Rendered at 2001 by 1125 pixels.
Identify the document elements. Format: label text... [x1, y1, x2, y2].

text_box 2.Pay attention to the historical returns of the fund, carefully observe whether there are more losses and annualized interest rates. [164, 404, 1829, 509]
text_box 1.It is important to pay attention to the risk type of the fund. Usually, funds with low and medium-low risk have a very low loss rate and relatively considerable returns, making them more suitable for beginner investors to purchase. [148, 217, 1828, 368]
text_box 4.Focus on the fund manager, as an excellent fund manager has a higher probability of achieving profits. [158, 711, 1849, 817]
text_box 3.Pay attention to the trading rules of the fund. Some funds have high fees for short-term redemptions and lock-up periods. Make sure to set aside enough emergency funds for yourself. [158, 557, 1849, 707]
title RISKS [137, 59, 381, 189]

= = = =

Only the last part of the records is wanted. Repeat it exactly, beginning at the line containing "Identify the document" and ending at the final line.

Identify the document elements. Format: label text... [x1, y1, x2, y2].

text_box 2.Pay attention to the historical returns of the fund, carefully observe whether there are more losses and annualized interest rates. [164, 404, 1829, 509]
text_box 1.It is important to pay attention to the risk type of the fund. Usually, funds with low and medium-low risk have a very low loss rate and relatively considerable returns, making them more suitable for beginner investors to purchase. [148, 217, 1828, 368]
text_box 4.Focus on the fund manager, as an excellent fund manager has a higher probability of achieving profits. [158, 711, 1849, 817]
text_box 3.Pay attention to the trading rules of the fund. Some funds have high fees for short-term redemptions and lock-up periods. Make sure to set aside enough emergency funds for yourself. [158, 557, 1849, 707]
title RISKS [137, 59, 381, 189]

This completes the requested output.